Program BUMIL TANGGUH dirancang sebagai bentuk pengabdian mahasiswa yang tidak hanya berfokus pada edukasi kesehatan, tetapi juga pada penguatan kapasitas kader sebagai ujung tombak pelayanan kesehatan di tingkat desa. Melalui pelatihan tersebut, para kader dibekali pengetahuan dan keterampilan untuk mengenali tanda bahaya kehamilan, memberikan respons awal terhadap kondisi darurat, serta melakukan koordinasi dan rujukan secara cepat ketika diperlukan.
Koordinator Desa KKN Profesi Kesehatan UNG di Desa Hutadaa menjelaskan bahwa keberadaan kader kesehatan memiliki peran strategis karena menjadi pihak yang paling dekat dengan masyarakat, khususnya ibu hamil dan keluarganya.
"Melalui kegiatan BUMIL TANGGUH, kami berharap kader kesehatan di Desa Hutadaa memiliki kesiapan yang lebih baik dalam mengenali kondisi darurat pada ibu hamil, terutama ketika terjadi bencana.
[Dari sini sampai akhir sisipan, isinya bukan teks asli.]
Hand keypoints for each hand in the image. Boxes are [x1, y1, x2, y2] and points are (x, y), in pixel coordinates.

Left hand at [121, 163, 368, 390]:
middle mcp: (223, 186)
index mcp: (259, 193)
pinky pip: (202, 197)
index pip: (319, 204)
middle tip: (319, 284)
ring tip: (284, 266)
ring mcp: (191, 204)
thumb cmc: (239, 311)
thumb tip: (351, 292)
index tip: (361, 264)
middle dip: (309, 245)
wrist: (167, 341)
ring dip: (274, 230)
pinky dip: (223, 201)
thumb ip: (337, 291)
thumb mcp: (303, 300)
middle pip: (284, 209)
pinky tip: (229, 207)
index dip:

Kader diharapkan mampu memberikan respons awal, membantu edukasi keluarga, serta segera berkoordinasi dengan tenaga kesehatan apabila ditemukan tanda-tanda kegawatdaruratan," ujarnya.
Selain meningkatkan kapasitas kader, kegiatan ini juga memperkenalkan Buku Panduan Manajemen Kegawatdaruratan Ibu Hamil pada Situasi Bencana sebagai acuan praktis dalam melakukan deteksi dini, pendampingan, hingga penanganan awal terhadap ibu hamil yang berada dalam kondisi berisiko.
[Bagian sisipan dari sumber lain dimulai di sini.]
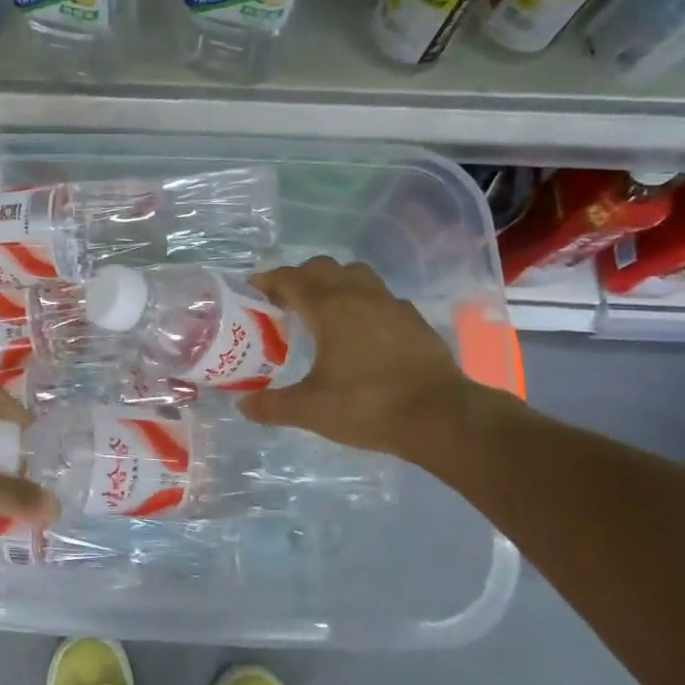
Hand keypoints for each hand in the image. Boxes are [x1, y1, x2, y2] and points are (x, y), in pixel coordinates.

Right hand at [239, 257, 492, 468]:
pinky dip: (361, 301)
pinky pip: (379, 296)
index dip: (268, 280)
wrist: (440, 416)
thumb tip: (243, 405)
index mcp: (329, 307)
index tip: (252, 288)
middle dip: (298, 277)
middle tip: (283, 301)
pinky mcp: (413, 319)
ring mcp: (391, 304)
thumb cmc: (367, 406)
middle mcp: (359, 295)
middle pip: (323, 268)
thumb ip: (273, 405)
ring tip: (321, 308)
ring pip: (355, 274)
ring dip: (332, 282)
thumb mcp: (311, 410)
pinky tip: (359, 329)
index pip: (291, 279)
Dosen Pembimbing Lapangan KKN Profesi Kesehatan UNG menilai bahwa pemberdayaan masyarakat melalui kader kesehatan merupakan strategi penting dalam mendukung percepatan penurunan Angka Kematian Ibu (AKI) dan Angka Kematian Anak (AKA).
Menurutnya, upaya menjaga keselamatan ibu hamil tidak dapat hanya mengandalkan fasilitas pelayanan kesehatan, tetapi harus diperkuat melalui keterlibatan aktif keluarga, kader, dan masyarakat.
"Pelatihan ini menjadi langkah penting untuk membangun sistem kesiapsiagaan berbasis masyarakat. Dengan adanya buku panduan manajemen kegawatdaruratan ibu hamil pada situasi bencana, kader dan tenaga kesehatan memiliki acuan yang lebih terarah dalam melakukan pendampingan, deteksi dini, hingga koordinasi penanganan. Harapannya, program ini dapat membantu menurunkan risiko Angka Kematian Ibu dan Anak di Desa Hutadaa," jelasnya.
Selama pelatihan, peserta memperoleh materi mengenai manajemen kegawatdaruratan ibu hamil, pengenalan tanda bahaya kehamilan, prosedur respons cepat, pentingnya rujukan tepat waktu, hingga peran keluarga dan kader dalam memberikan pendampingan pada situasi darurat maupun bencana. Kegiatan juga berlangsung interaktif melalui diskusi dan berbagi pengalaman antarkader dalam menghadapi berbagai persoalan kesehatan ibu di lingkungan masing-masing.
Program BUMIL TANGGUH menjadi salah satu implementasi nyata tema KKN Profesi Kesehatan UNG Tahun 2026 yang berfokus pada optimalisasi deteksi dini dan pendampingan kehamilan risiko tinggi sebagai upaya percepatan penurunan AKI dan AKA. Melalui kolaborasi antara mahasiswa, kader kesehatan, tenaga kesehatan, pemerintah desa, dan masyarakat, UNG berharap terbentuk sistem pendampingan ibu hamil yang lebih tanggap, terkoordinasi, dan berkelanjutan.